IN PRESTISSIMO
Between Estremamente lento and Più veloce di presto
Fatma Bucak has chosen as the title of this exhibition a term taken from the system of musical notation, Prestissimo. It is an indication of tempo that can be performed in many different ways: extremely fast (estremamente veloce), as fast as possible (quanto più veloce possibile), very lively (molto vivo), very fast (molto presto), faster than very fast (più veloce di presto).
Her works, on the contrary, are characterized by a slowed down temporality, almost imperceptible in its flow: perhaps an Adagissimo, which in music corresponds to very slow (molto lento), extremely slow (estremamente lento), slower than slow (più lento di largo).
The acceleration to which the artist alludes is that of climatic changes and their consequences on the forms of life on earth, and of the geopolitical conflicts that dramatically amplify their impact. The slowness describes the strategy Bucak has chosen to adopt in her work, a tempo made of research and care, of compensation and transformation, of recovery – always in indirect ways – of forms, materials, and sounds that risk being obliterated or that have already been lost, and which can be saved or redeemed only if translated into different forms, materials, and sounds.
The exhibition opens with the fixed frame of Man is dead: a column in a semi-desert landscape that does not support architectural or celebratory elements, but upon which rest a fish and a stone – a silent funeral rite where inorganic material seals with its weight the flicker of the living matter and the only thing that is allowed to make a movement, albeit infinitesimal, are the leafy branches.
The works in the second room are the result of a stratified and complex research, which connects various disciplines, places, and times. Perpetual lure and insistent fear has its starting point between Mount Hermon and the Golan Heights, a border – and conflict – area between Israel, Lebanon and Syria, militarized since the 1967 Six-Day War and once again a theater of military clashes during the Syrian civil war. Here the Iris Hermona grows, a vulnerable and today almost unattainable species of flower, threatened both by military operations and by widespread intensive agriculture. By using photographs and drawings as a starting point, the artist created silk-screen prints on thin layers of cotton and silk paper, which, through a delicate casting process, she then modelled into tiny stones, light and mottled like the petals of the Iris. The title underlines the tension between attraction and fear, between the seductive charm of flowers, the toxicity of their roots, and the threat of their sprouting among the clods of minefields.
The Sum of the misdeeds and consents and cowardly acts project has its roots in Iraq, where many bird species are at risk of extinction. In order to fix their shape and presence, the artist looked back to the tradition of the Sumerian and Assyrian dynasties, in which zoomorphic weights were manufactured in stone or bronze in form of lions or ducks, that bore the royal seal or inscriptions in cuneiform and Phoenicians characters.
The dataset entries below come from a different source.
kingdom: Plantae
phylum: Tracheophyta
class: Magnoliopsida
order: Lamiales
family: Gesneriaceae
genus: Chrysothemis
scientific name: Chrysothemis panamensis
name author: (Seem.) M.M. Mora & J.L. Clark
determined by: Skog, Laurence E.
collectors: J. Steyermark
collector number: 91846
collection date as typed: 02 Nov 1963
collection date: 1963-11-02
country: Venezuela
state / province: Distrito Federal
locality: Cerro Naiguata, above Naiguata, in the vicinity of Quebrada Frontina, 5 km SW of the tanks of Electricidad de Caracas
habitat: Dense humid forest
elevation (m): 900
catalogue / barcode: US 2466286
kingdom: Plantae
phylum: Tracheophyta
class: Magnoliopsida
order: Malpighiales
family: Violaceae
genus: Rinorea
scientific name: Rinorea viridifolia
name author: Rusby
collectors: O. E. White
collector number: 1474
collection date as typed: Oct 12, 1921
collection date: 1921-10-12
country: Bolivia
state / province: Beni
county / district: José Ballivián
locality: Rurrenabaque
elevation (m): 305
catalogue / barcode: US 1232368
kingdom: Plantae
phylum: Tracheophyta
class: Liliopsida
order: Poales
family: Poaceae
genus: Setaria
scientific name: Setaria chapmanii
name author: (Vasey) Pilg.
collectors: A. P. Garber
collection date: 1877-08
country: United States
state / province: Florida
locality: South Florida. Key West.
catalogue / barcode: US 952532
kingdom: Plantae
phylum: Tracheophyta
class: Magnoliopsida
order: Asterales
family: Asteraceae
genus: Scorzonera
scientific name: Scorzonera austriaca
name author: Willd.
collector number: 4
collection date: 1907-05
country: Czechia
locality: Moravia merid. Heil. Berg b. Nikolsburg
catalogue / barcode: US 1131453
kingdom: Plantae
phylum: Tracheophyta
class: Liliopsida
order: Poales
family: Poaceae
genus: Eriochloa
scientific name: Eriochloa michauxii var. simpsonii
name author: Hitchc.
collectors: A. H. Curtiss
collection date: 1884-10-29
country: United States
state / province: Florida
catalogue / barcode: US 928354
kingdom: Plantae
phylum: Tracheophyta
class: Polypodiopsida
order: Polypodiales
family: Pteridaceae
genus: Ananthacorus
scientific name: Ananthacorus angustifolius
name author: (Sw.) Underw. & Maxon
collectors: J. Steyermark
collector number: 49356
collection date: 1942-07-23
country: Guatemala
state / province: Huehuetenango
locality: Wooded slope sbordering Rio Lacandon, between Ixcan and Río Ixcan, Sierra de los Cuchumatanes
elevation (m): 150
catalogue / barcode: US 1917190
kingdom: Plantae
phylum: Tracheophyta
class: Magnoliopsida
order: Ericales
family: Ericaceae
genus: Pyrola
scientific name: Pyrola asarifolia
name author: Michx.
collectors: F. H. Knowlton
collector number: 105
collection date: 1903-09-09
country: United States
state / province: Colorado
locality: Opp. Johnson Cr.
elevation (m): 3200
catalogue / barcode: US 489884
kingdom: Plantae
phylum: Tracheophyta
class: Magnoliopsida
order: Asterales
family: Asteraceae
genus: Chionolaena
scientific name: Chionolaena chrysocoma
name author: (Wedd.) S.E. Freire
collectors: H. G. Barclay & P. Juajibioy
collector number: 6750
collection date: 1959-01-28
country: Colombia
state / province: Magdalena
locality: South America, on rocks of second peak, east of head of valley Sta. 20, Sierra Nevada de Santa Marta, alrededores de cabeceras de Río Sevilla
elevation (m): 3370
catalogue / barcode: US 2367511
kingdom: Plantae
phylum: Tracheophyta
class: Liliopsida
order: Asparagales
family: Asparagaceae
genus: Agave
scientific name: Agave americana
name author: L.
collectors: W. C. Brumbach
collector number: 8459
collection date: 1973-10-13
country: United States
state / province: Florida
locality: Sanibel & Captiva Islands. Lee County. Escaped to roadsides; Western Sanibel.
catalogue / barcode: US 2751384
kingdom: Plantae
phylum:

She drew inspiration from a duck-shaped weight that belonged to the National Museum of Baghdad and was lost after the sacking of the museum in April 2003. Coming from the Iraqi archaeological sites of Ur and Nimrud – itself almost completely destroyed in 2015 by armed militias – those weights were not mere measuring instruments, but rather emblems of power, guarantee of the value of goods, translation devices. In this installation, the measures of each element were determined in relation to the degree of vulnerability of the genus represented, in accordance with the Red List of Threatened Species drawn up by the World Union for Conservation of Nature. The greater the weight and size, the greater the fragility of the species in question, while bronze, an emblem of power and durability, is transformed into an indicator of precariousness and imminent end.
The theme of the destructive power of fire, at the center of the installation They burned it all, is anticipated by Black Ink, a short text printed in movable type with a special ink which the artist prepared by collecting and diluting the ashes of a book printed in the Kurdish language and those of a burned down publishing house. Tautologically, what is offered for reading is precisely the recipe that led to the creation of that ink, in which we can find the material traces of individual acts of interdiction and violence. Those acts exemplify the obstacles encountered by Kurdish communities in Turkey when trying to use their language and maintain and defending their cultural identity.
They burned it all flows in the cross-reference between two videos. In the first Fatma Bucak moves on the site of one of the many fires that broke out on the shores of the Mediterranean in the course of 2021, proceeding among the ashes and trying to grasp the sound testimonies of that event from the depths of the ground: the echo of the different way in which woods, leaves, metals burn and extinguish themselves. In the other, set on the stage of a municipal theater in Istanbul, five pairs of musicians are preparing to interpret a score, but, when the singing should start, everything stops. The risk associated with pronouncing words in the Kurdish language in a public space silences the voice of the women who should sing them. Again, the only possibility that remains is to listen: segmented into syllables and repeated like a lament, the phrase “Her tişt şewitandin” (“They burned it all” in Kurdish), which the artist has often heard during her research in the region, resonates off-screen.
To the risk of cancellation – of species, places, cultures – driven by acquisitive political power and economic forces, Fatma Bucak's work opposes not simple testimonies, but complex forms of mending, compensation, translation, capable of redeeming the loss in reinvention.